Owner Joe Taft, who started the animal rescue center in 1991 with just three big cats, said he stands by the safety of the center and the care it provides to unwanted and rescued exotic felines.
"In our 23-year history, we have never had a problem. Our fences are compliant with federal regulations and if you have ever been here, it should be apparent that there is no danger," he said Tuesday. "All of our employees feel safe here, even the young lady who was hurt last summer, who has been back working for quite some time."
Marissa Dub, a 2008 Streamwood High School graduate, suffered severe head, neck and vocal cord injuries in the June 21 attack at the animal refuge near Center Point about 60 miles southwest of Indianapolis. That attack occurred after she failed to secure a sliding cage gate.
Taft said the center employs 12 people who feed the cats, administer medications and clean out cages. He has 15 working days to seek a meeting with IOSHA officials to review the safety orders issued and compromise on how to alleviate those concerns.

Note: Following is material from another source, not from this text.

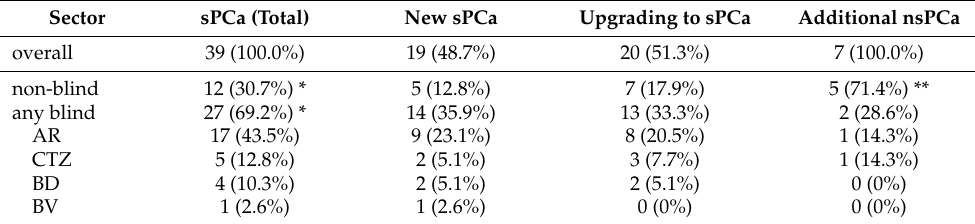
Table 2. Patient-based analysis of localization and classification of PCa that was diagnosed solely or upgraded to sPCa by targeted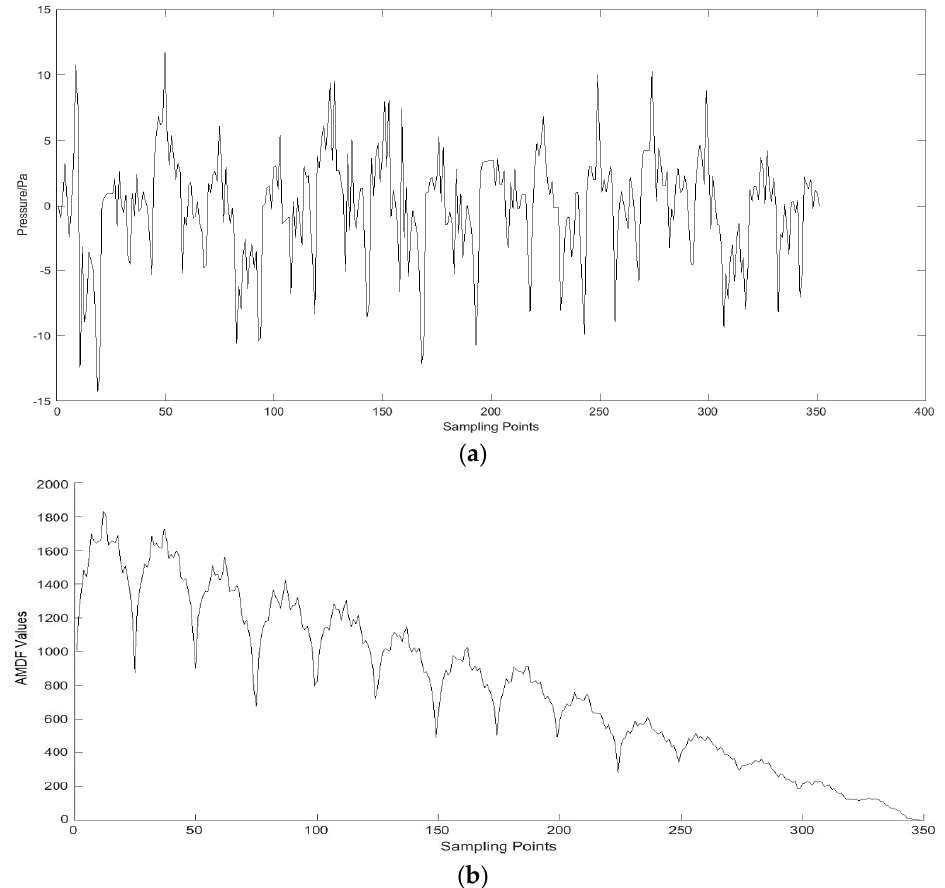
Figure 5. Simulation results of the traditional AMDF algorithm: ( a ) The original signal; ( b ) The traditional AMDF result.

Taft said it costs about $3,000 per year to care for each cat and the center's annual budget is about $700,000. He said he's worried the fines will put the animals and the center in jeopardy.
"We think the quality and caliber of work we do here is high. We are disappointed by this response from the state," Taft said.
IOSHA spokesman Bob Dittmer said the agency does not routinely inspect workplaces unless there is a safety complaint or an incident that results in injury or death. He had no record of any past investigations at the Exotic Feline Rescue Center.
The U.S. Department of Agriculture issues permits and licenses for exotic animal possession and launched an investigation at the center after the June tiger attack. The results of its inquiry have not been released.